God, she hated hospitals. Hated remembering waking in one, with so much of herself—such as it was—gone. Evaporated.

The smell of her own fear. Strangers hovering over her. What's your name? What happened to you? Where do you live?

How could she know? And if she'd remembered, if her mind hadn't closed up and hidden away, how could she have told them?

They'd hurt her to heal her. She remembered that, too. Setting the bone, repairing the tears and scars inside her from the repeated rapes. But they'd never found those secrets behind the wall her mind had built.

They'd never known that the child in the hospital bed had killed like a mad thing. And howled like a human.

"Dallas."

She jerked herself back, but didn't turn. "I don't know anything yet."

Peabody simply stepped up beside her. Through the porthole of glass, Eve could see the emergency team working on Bobby. Why, she wondered, did places like this have glass? Why did they want people to see what they did in those rooms?

Hurting to heal.

Wasn't it bad enough imagining without actually seeing the splash of blood, the beep of machines?

"Go back and check with Baxter," Eve said. "I want whatever witness statements he has. Names of the wits. I want to verify the cabbie's license. Then send him and Trueheart back. I want that record into the lab. You stay with Zana. See what else you can get out of her for now."

"Should we get uniforms for his room? For when they finish in there?"

"Yeah." Think positive, Eve decided. He'd be moved to a room, and not the morgue.

Alone, she watched, made herself watch. And wondered what the girl she'd been—lying in a room so much like the one beyond the glass—had to do with what was happening now.

One of the med team rushed out. Eve grabbed her arm. "What's his status?"

"Holding. The doctor will give you more information. Family members need to stay in Waiting."

"I'm not family." Eve reached for her badge. "Your patient is a material witness in a homicide. I need to know if he's going to make it."

"It looks good. He's lucky. If getting hit by a cab a couple days before Christmas counts as luck. Got some broken bones, contusions, lacerations. Some internal bleeding we've stopped. He's stabilized, but the head trauma's the main concern. You're going to need to talk to the attending."

"His wife's in Waiting, with my partner. She needs to be updated."

"Go ahead."

"I've got a material witness on that table in there. I'm at the door."

Irritation flashed over the nurse's face, then she brushed a hand through the air. "Okay, okay. I'll take care of it."

Eve stood by. She heard the rush and confusion of the ER behind her, the beeps and the pages, the clop of feet with somewhere urgent to go.

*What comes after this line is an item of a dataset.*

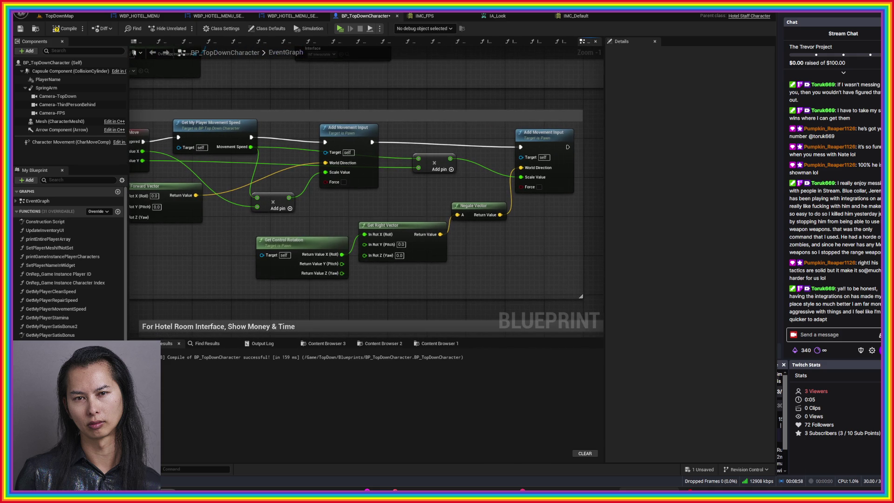
Step: Connect Get Control Rotation's Z (Yaw) output to Get Right Vector's In Rot Z (Yaw) pin
{"action": "left_click_drag", "start_coordinate": [356, 279], "coordinate": [261, 233]}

At some point someone began to call out "Merry Christmas!" in slurred, drunken tones, laughing and singing as he was carted off. There was weeping, wailing, as a woman was hurried down the hall on a gurney. An orderly streamed by with a bucket that smelled of vomit.

Someone tapped her shoulder, and she turned, only to have homemade brew and poor dental hygiene waft into her face. The man responsible wore a filthy Santa suit with a white beard hanging off one ear.